Albert Barnes Commentary


Albert Barnes Commentary
"Hear ye this word which I take up for a lamentation over you, O house of Israel." — Amos 5:1 (ASV)
To impress Israel all the more, Amos begins this, his third appeal, with a “dirge” over its destruction, mourning for those who were full of joy and considered themselves safe and enviable. It is as if a living man, in the midst of his pride, luxury, and buoyant recklessness of heart, could see his own funeral procession and hear, as it were, spoken over himself, “earth to earth, ashes to ashes, dust to dust.” This would provoke solemn thoughts, even if he were to impatiently dismiss them. So it must have been for Israel when, after the tide of Jeroboam II’s victories, Amos said, Hear this word which I am lifting up—as a heavy weight to be cast down “against” or “upon you”—a funeral “dirge,” O house of Israel.
Human greatness is so unstable, and human strength so fleeting, that the prophet of decay finds a response in one’s own conscience, however much one may silence or resent it. One would not resent it unless one felt its force.

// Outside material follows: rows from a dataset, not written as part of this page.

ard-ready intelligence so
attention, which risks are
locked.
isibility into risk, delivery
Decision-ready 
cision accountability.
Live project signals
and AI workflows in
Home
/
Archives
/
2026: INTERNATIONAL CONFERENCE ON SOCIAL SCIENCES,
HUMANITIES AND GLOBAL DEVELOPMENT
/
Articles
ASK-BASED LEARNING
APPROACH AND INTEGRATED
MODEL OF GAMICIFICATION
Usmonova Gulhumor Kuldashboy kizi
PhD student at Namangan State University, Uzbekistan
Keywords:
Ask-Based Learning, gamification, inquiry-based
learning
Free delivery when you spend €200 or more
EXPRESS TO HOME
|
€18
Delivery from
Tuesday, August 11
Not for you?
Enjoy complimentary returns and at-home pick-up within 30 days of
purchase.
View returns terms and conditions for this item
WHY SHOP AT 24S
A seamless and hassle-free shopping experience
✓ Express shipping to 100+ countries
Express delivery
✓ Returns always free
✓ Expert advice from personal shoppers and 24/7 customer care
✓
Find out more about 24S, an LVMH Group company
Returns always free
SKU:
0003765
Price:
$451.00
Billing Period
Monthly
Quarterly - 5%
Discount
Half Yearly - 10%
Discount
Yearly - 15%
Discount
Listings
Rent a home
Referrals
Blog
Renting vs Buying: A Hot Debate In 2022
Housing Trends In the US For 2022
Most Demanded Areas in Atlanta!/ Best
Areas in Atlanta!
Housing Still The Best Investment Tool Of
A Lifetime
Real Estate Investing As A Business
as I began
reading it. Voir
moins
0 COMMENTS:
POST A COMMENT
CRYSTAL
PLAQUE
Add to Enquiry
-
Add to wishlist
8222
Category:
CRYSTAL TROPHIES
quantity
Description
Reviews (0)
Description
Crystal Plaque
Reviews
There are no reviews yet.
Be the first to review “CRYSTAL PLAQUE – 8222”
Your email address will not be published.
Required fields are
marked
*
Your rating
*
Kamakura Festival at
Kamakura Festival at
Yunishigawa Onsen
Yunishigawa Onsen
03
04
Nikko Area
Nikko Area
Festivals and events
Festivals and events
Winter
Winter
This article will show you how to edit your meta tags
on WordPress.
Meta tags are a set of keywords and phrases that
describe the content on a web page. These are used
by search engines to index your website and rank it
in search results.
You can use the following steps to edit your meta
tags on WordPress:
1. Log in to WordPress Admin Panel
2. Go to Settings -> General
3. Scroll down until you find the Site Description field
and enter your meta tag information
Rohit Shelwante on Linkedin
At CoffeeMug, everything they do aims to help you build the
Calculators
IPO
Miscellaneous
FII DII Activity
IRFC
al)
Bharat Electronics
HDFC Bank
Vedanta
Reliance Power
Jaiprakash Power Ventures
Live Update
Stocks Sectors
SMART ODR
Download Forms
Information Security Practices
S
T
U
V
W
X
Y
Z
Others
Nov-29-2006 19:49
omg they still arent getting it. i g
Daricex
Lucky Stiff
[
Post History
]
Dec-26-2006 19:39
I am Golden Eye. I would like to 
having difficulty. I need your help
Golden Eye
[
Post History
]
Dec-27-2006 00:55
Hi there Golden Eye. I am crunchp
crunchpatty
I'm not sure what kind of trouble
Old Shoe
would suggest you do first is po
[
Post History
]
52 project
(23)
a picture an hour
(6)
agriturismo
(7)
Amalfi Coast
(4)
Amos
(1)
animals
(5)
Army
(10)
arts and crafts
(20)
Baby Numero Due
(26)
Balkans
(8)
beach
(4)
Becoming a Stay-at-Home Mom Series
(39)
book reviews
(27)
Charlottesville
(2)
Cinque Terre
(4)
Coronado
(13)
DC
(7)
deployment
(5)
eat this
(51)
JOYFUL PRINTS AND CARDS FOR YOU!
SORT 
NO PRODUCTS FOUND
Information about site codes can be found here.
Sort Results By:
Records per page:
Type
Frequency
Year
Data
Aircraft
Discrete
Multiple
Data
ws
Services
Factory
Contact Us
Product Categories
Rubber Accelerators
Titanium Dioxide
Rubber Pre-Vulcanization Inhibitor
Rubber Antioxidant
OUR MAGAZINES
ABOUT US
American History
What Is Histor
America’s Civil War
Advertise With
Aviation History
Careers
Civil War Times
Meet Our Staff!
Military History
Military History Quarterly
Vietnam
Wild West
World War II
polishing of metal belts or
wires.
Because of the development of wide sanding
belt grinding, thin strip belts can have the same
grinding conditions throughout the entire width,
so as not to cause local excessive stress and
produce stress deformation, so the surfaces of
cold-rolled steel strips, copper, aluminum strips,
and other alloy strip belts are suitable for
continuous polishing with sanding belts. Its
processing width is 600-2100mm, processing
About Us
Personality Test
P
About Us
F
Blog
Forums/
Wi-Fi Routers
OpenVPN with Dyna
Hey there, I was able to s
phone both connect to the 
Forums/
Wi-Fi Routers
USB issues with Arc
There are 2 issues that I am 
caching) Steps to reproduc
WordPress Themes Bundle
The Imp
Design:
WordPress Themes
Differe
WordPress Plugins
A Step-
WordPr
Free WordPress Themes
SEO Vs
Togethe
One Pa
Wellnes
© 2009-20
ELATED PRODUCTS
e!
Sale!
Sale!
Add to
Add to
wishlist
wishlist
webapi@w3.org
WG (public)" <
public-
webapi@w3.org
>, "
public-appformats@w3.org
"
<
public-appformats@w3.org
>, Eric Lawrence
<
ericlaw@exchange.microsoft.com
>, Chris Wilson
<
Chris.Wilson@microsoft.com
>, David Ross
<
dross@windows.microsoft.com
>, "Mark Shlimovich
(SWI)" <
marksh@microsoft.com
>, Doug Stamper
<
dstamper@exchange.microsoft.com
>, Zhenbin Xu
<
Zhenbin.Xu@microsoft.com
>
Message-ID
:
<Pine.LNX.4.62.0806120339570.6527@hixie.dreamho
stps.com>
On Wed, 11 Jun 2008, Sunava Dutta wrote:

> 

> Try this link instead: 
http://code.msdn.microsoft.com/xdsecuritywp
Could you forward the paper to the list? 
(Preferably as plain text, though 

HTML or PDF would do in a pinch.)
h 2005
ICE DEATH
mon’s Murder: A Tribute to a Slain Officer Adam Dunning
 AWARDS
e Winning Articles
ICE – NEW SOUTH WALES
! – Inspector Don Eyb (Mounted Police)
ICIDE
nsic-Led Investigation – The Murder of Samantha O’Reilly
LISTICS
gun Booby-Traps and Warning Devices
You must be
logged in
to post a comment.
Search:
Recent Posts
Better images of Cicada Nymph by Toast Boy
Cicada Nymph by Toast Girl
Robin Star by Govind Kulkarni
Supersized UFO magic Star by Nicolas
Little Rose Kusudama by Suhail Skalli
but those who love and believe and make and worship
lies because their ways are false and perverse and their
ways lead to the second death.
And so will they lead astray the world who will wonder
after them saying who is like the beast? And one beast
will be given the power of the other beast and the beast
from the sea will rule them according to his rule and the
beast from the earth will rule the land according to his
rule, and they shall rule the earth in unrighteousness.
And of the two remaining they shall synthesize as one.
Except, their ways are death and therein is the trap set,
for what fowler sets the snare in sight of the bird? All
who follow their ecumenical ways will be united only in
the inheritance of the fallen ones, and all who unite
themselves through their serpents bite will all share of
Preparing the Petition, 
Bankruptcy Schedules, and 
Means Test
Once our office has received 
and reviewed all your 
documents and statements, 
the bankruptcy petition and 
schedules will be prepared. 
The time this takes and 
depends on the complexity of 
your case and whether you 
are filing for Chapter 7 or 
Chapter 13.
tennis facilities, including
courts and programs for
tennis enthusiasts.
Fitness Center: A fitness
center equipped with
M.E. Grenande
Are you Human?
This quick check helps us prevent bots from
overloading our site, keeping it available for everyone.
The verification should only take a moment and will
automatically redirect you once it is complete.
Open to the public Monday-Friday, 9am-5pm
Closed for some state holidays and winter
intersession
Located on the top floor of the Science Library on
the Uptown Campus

Dionysius: “Amos, an Israelite, mourns over Israel, as Samuel did over Saul (1 Samuel 15:35), or as Isaiah says, I will weep bitterly; labor not to comfort me, because of the spoiling of the daughter of my people (Isaiah 22:4); images of Him who wept over Jerusalem.” “So those are lamented who do not know why they are lamented, the more miserable because they do not know their own misery.”